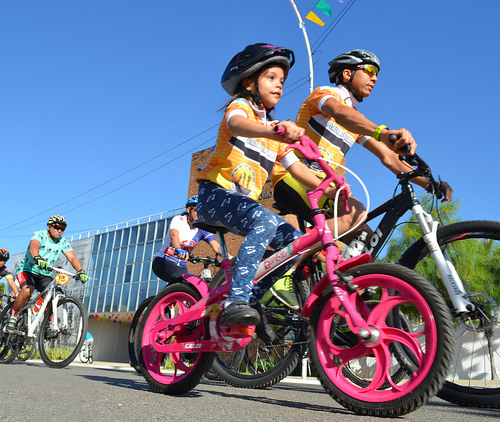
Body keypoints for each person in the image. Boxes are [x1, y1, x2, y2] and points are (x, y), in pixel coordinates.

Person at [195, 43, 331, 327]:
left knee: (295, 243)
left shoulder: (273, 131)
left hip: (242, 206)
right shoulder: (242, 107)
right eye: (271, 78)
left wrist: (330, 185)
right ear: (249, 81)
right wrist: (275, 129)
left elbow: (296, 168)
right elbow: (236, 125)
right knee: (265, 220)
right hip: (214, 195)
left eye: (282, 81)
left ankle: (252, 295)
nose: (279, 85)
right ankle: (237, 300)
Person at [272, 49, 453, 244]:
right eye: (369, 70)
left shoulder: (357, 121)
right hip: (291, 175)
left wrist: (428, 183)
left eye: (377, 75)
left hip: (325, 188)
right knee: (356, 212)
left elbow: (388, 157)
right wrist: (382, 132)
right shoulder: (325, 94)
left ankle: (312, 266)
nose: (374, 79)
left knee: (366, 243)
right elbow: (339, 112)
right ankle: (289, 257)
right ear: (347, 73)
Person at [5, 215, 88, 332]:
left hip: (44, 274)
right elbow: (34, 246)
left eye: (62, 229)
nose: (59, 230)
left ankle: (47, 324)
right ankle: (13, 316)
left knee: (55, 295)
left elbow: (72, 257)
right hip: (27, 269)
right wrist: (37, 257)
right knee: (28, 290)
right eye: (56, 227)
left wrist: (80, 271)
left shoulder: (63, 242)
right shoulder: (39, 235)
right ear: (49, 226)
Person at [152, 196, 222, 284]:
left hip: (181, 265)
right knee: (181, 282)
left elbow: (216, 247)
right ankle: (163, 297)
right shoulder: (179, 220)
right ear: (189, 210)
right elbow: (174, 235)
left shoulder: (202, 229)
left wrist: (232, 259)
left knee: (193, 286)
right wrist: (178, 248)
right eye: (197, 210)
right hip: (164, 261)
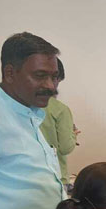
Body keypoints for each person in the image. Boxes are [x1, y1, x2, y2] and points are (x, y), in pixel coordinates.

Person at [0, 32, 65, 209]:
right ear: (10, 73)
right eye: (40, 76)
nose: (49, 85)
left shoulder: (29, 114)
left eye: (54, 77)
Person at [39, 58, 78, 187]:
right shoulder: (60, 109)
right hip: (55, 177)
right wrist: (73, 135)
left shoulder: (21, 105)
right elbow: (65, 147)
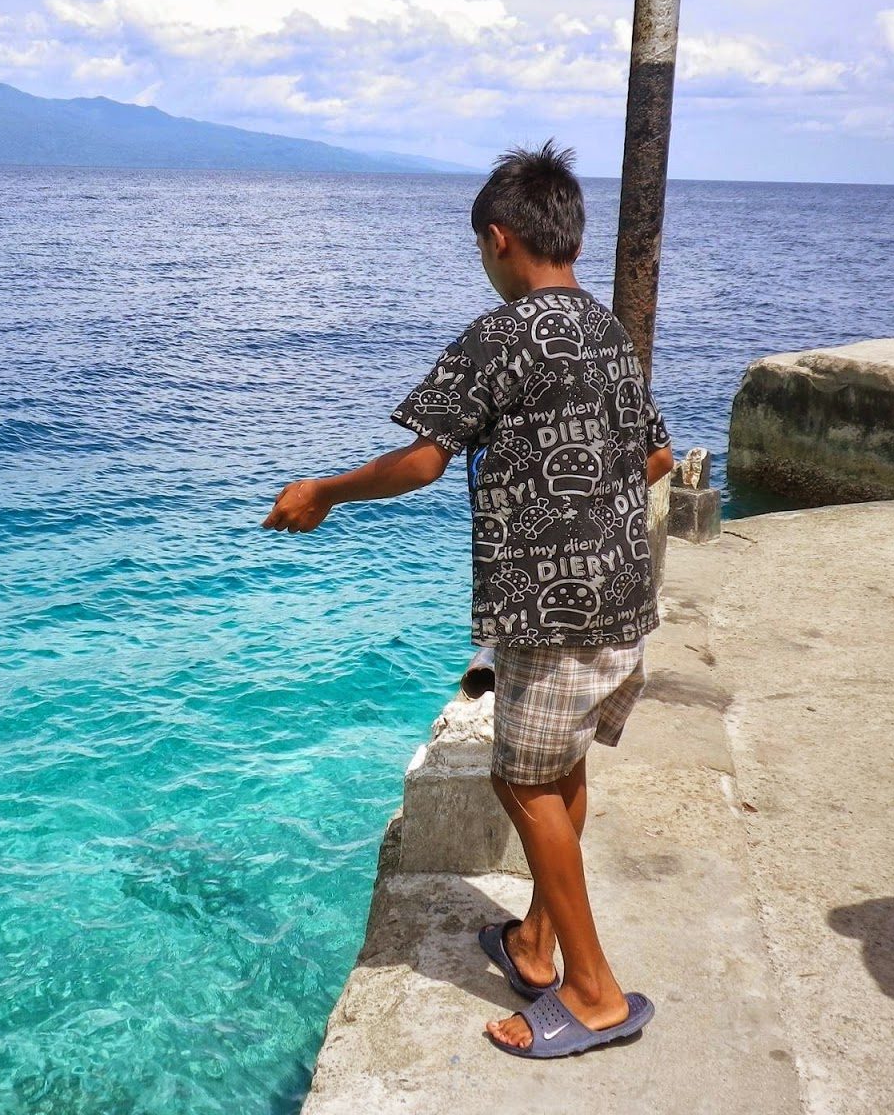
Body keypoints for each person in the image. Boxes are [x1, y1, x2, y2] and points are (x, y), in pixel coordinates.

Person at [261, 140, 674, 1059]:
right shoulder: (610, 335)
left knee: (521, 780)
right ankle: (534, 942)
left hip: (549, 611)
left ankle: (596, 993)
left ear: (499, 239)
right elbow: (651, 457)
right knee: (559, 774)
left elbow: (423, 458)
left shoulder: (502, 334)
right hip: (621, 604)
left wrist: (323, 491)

## TASK TO CARRY OUT:
Your task is to restate, word for word, only those lines above that fall between the line holding "left ankle: (312, 266)" and the line holding "right hip: (164, 261)", inclusive.

## OUTPUT BELOW:
left ankle: (312, 266)
nose: (374, 79)
left knee: (366, 243)
right elbow: (339, 112)
right ankle: (289, 257)
right ear: (347, 73)
Person at [5, 215, 88, 332]:
left hip: (44, 274)
right elbow: (34, 246)
left eye: (62, 229)
nose: (59, 230)
left ankle: (47, 324)
right ankle: (13, 316)
left knee: (55, 295)
left elbow: (72, 257)
right hip: (27, 269)
right wrist: (37, 257)
right knee: (28, 290)
right eye: (56, 227)
left wrist: (80, 271)
left shoulder: (63, 242)
right shoulder: (39, 235)
right ear: (49, 226)
Person at [152, 196, 222, 284]:
left hip: (181, 265)
right knee: (181, 282)
left elbow: (216, 247)
right ankle: (163, 297)
right shoulder: (179, 220)
right ear: (189, 210)
right elbow: (174, 235)
left shoulder: (202, 229)
left wrist: (232, 259)
left knee: (193, 286)
right wrist: (178, 248)
right eye: (197, 210)
right hip: (164, 261)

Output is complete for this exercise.